Driving into the mountains

On Sunday we drove out east of town to Hwy 21 and worked our way slowly up into Boise National Forest and then Idaho City which is listed as a ghost town although it has about 400 permanent residents.  We had a good time looking around at all the old mining equipment and buildings, many of which are on the National Historic Register.

In 1862 gold had just been discovered in the Boise Basin.  Drawn by the lure of instant wealth, prospectors poured into the area by the thousands.  Almost overnight Idaho City became the largest town in the territory.  In its heyday the city boasted more than 250 businesses, including such amenities as opera and theater houses, music stores, tailors, breweries, bowling alleys, barber shops and bakeries, pool halls and drug stores.  And numerous saloons!  Men went armed at all times and were quick to defend themselves.  Winners in disputes often spent time in the stout log jail.  Losers were carted off to Pioneer Cemetery.
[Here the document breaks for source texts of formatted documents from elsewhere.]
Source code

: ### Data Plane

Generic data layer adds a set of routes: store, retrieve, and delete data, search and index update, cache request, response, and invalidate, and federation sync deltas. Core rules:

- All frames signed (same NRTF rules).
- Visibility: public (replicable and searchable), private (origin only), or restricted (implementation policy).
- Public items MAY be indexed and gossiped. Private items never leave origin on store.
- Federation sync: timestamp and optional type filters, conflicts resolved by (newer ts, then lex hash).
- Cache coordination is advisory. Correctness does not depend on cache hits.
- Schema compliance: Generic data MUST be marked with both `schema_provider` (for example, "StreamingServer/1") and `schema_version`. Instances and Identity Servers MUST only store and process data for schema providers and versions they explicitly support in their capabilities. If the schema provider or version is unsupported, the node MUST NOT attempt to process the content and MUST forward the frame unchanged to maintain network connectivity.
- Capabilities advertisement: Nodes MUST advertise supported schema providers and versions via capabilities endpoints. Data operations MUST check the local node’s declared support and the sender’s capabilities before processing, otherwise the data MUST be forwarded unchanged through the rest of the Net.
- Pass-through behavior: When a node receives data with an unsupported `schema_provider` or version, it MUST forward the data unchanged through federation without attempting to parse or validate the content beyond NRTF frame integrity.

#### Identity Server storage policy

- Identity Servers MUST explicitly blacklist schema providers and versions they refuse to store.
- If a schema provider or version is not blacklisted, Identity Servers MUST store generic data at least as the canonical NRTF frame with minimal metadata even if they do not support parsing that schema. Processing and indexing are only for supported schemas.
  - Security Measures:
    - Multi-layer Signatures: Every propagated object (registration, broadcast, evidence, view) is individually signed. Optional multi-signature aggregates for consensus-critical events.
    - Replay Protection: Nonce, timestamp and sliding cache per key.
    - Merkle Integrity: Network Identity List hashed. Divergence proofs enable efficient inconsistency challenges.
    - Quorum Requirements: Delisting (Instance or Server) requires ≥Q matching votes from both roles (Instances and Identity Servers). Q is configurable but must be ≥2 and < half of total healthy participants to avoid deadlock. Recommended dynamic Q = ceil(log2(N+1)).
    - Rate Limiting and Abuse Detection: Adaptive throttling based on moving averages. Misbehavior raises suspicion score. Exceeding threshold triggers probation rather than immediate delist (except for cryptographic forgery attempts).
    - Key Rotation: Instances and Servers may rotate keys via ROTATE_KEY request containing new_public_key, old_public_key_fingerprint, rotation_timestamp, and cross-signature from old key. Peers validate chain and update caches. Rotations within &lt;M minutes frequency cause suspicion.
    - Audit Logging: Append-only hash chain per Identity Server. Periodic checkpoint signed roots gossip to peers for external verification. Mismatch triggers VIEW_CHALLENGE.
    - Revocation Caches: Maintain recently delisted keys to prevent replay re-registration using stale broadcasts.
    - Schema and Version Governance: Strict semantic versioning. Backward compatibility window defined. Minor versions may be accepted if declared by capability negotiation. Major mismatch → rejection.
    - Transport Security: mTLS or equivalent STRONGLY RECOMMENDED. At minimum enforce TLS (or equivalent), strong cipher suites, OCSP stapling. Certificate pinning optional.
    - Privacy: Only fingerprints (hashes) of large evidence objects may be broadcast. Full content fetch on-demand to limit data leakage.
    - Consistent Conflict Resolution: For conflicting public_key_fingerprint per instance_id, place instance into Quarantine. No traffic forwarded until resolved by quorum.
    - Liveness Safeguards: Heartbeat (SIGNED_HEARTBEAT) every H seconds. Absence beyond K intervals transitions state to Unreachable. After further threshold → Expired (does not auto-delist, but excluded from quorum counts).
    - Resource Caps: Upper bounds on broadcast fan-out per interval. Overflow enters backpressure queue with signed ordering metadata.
Despite the atmosphere of lawlessness, Idaho City flourished. Within three years of its founding, the city had surpassed Portland, Oregon, as the most populous in the Northwest.  And no wonder: during the gold rush more than $250,000,000.00 worth of the precious yellow metal was taken from the Boise Basin.  Within a few years, the gold became harder to find and more difficult to mine. With fortunes no longer to be made, the prospectors left in droves.  Fires also ravaged the community. The first, in 1865, wiped out eighty percent of the buildings in town.  Others, in 1867, 1868, and 1871, were similarly destructive.  Luckily, due to the extraordinary wealth of the gold strike, the town was speedily rebuilt each time.  Today some of the best examples of early brick work and wooden architecture still exit in Idaho City.  Many structures erected in the 1860’s remain standing and represent some of Idaho’s most important historical buildings.
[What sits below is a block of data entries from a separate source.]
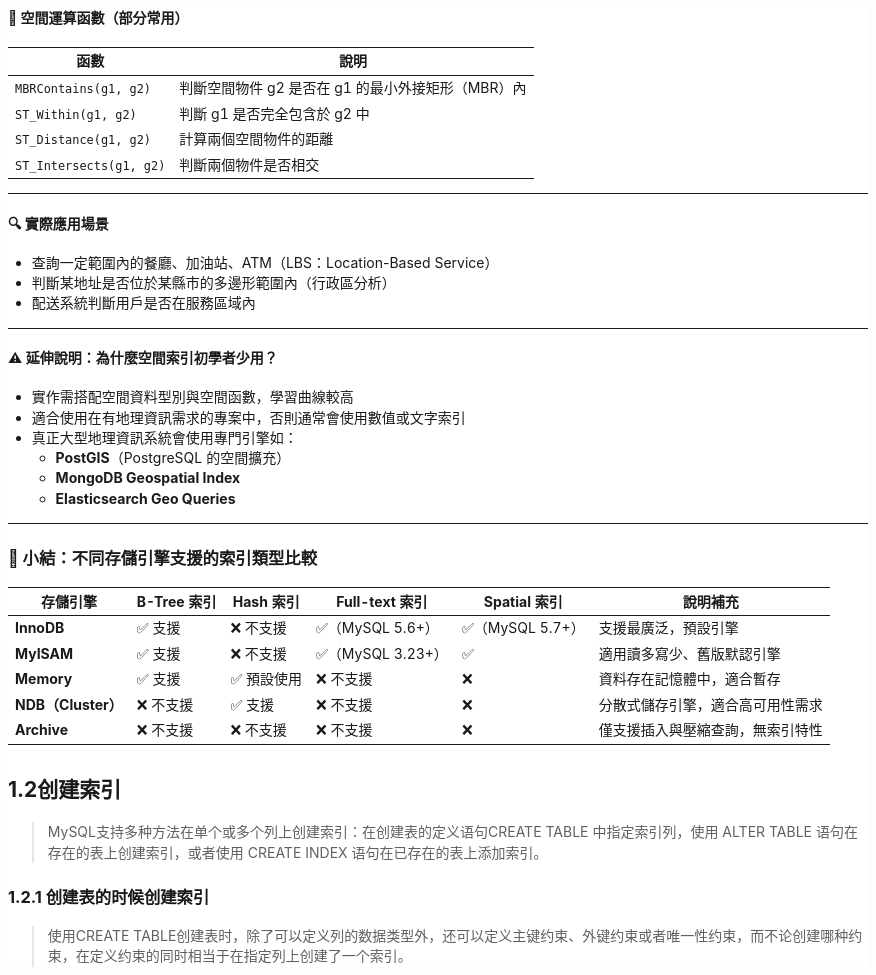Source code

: 
#### 📌 空間運算函數（部分常用）

| 函數 | 說明 |
|------|------|
| `MBRContains(g1, g2)` | 判斷空間物件 g2 是否在 g1 的最小外接矩形（MBR）內 |
| `ST_Within(g1, g2)` | 判斷 g1 是否完全包含於 g2 中 |
| `ST_Distance(g1, g2)` | 計算兩個空間物件的距離 |
| `ST_Intersects(g1, g2)` | 判斷兩個物件是否相交 |

---

#### 🔍 實際應用場景

- 查詢一定範圍內的餐廳、加油站、ATM（LBS：Location-Based Service）
- 判斷某地址是否位於某縣市的多邊形範圍內（行政區分析）
- 配送系統判斷用戶是否在服務區域內

---

#### ⚠️ 延伸說明：為什麼空間索引初學者少用？

- 實作需搭配空間資料型別與空間函數，學習曲線較高
- 適合使用在有地理資訊需求的專案中，否則通常會使用數值或文字索引
- 真正大型地理資訊系統會使用專門引擎如：
  - **PostGIS**（PostgreSQL 的空間擴充）
  - **MongoDB Geospatial Index**
  - **Elasticsearch Geo Queries**

---

### 🧩 小結：不同存儲引擎支援的索引類型比較

| 存儲引擎 | B-Tree 索引 | Hash 索引 | Full-text 索引 | Spatial 索引 | 說明補充 |
|-----------|--------------|-------------|------------------|---------------|--------------|
| **InnoDB** | ✅ 支援 | ❌ 不支援 | ✅（MySQL 5.6+） | ✅（MySQL 5.7+） | 支援最廣泛，預設引擎 |
| **MyISAM** | ✅ 支援 | ❌ 不支援 | ✅（MySQL 3.23+） | ✅ | 適用讀多寫少、舊版默認引擎 |
| **Memory** | ✅ 支援 | ✅ 預設使用 | ❌ 不支援 | ❌ | 資料存在記憶體中，適合暫存 |
| **NDB（Cluster）** | ❌ 不支援 | ✅ 支援 | ❌ 不支援 | ❌ | 分散式儲存引擎，適合高可用性需求 |
| **Archive** | ❌ 不支援 | ❌ 不支援 | ❌ 不支援 | ❌ | 僅支援插入與壓縮查詢，無索引特性 |

## 1.2创建索引

> MySQL支持多种方法在单个或多个列上创建索引：在创建表的定义语句CREATE TABLE 中指定索引列，使用 ALTER TABLE 语句在存在的表上创建索引，或者使用 CREATE INDEX 语句在已存在的表上添加索引。

### 1.2.1 创建表的时候创建索引
> 使用CREATE TABLE创建表时，除了可以定义列的数据类型外，还可以定义主键约束、外键约束或者唯一性约束，而不论创建哪种约束，在定义约束的同时相当于在指定列上创建了一个索引。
You can stroll along planked boardwalks and walk by the “Merc”, where it once cost a pinch of gold to buy an apple.  Peek through the bars of the old jail, where desperados carved their names on the thick wooden walls.  Visit the Idaho World Building, the old schoolhouse, and the other landmarks that fully recapture the unique character of a bygone era.  And don’t miss Pioneer Cemetery, full of ancient headboards that tell intriguing tales from the past.
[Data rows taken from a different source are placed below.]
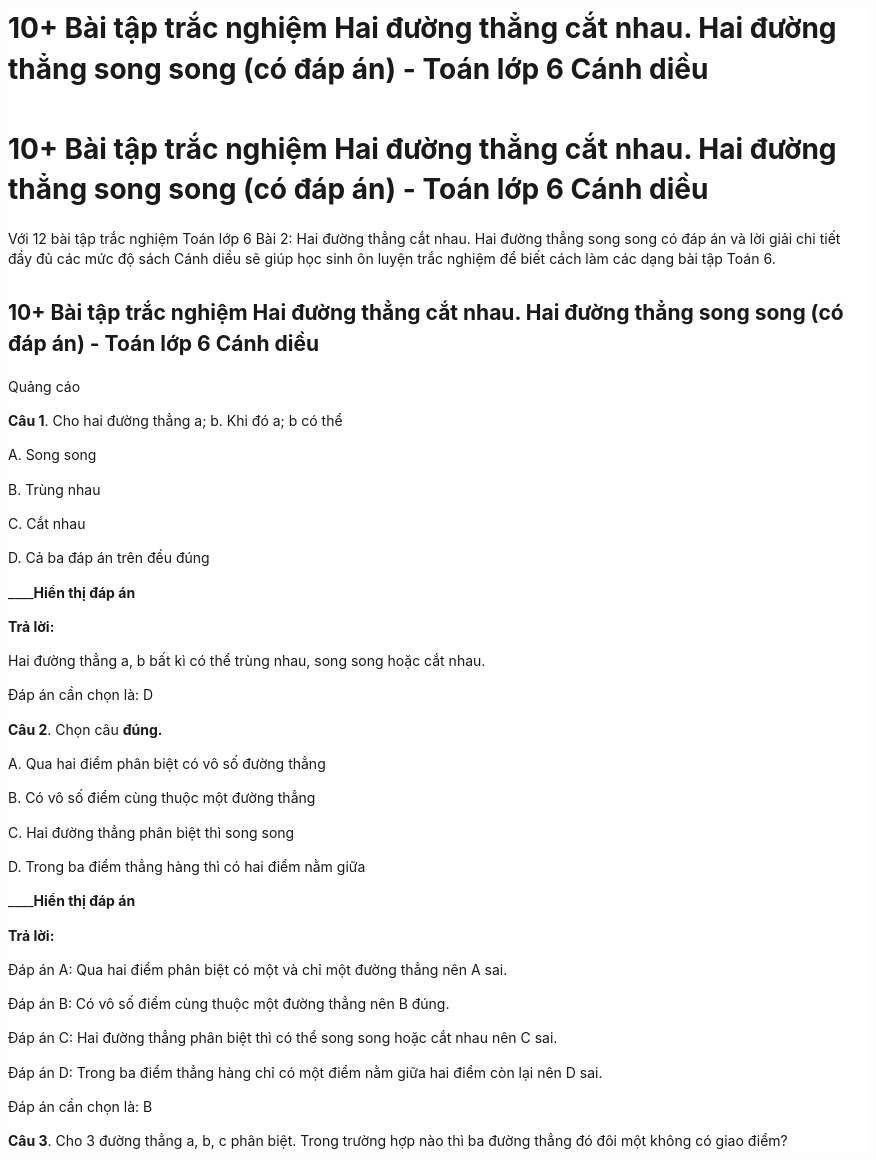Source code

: # 10+ Bài tập trắc nghiệm Hai đường thẳng cắt nhau. Hai đường thẳng song song (có đáp án) - Toán lớp 6 Cánh diều

# 10+ Bài tập trắc nghiệm Hai đường thẳng cắt nhau. Hai đường thẳng song song (có đáp án) - Toán lớp 6 Cánh diều

Với 12 bài tập trắc nghiệm Toán lớp 6 Bài 2: Hai đường thẳng cắt nhau. Hai đường thẳng song song có đáp án và lời giải chi tiết đầy đủ các mức độ sách Cánh diều sẽ giúp học sinh ôn luyện trắc nghiệm để biết cách làm các dạng bài tập Toán 6.

## 10+ Bài tập trắc nghiệm Hai đường thẳng cắt nhau. Hai đường thẳng song song (có đáp án) - Toán lớp 6 Cánh diều

Quảng cáo

**Câu 1**. Cho hai đường thẳng a; b. Khi đó a; b có thể

A. Song song

B. Trùng nhau

C. Cắt nhau

D. Cả ba đáp án trên đều đúng

____**Hiển thị đáp án**

**Trả lời:**

Hai đường thẳng a, b bất kì có thể trùng nhau, song song hoặc cắt nhau.

Đáp án cần chọn là: D

**Câu 2**. Chọn câu **đúng.**

A. Qua hai điểm phân biệt có vô số đường thẳng

B. Có vô số điểm cùng thuộc một đường thẳng

C. Hai đường thẳng phân biệt thì song song

D. Trong ba điểm thẳng hàng thì có hai điểm nằm giữa

____**Hiển thị đáp án**

**Trả lời:**

Đáp án A: Qua hai điểm phân biệt có một và chỉ một đường thẳng nên A sai.

Đáp án B: Có vô số điểm cùng thuộc một đường thẳng nên B đúng.

Đáp án C: Hai đường thẳng phân biệt thì có thể song song hoặc cắt nhau nên C sai.

Đáp án D: Trong ba điểm thẳng hàng chỉ có một điểm nằm giữa hai điểm còn lại nên D sai.

Đáp án cần chọn là: B

**Câu 3**. Cho 3 đường thẳng a, b, c phân biệt. Trong trường hợp nào thì ba đường thẳng đó đôi một không có giao điểm?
The entire Boise Basin is surrounded by the Boise National Forest, which mountains, creeks and rivers, photogenic dams and bridges. The Ponderosa Pine Scenic Drive winds through it to the beautiful Sawtooth National Recreation Area, where you’ll find some of the most spectacular, unspoiled scenery in the world.

The girls enjoyed checking out the local flora and fauna while we took pictures.  Later we drove on up to Bad Bear Campground and ate a picnic lunch under the big Ponderosa Pines.  Afterwards we returned home to take a short nap before dinner.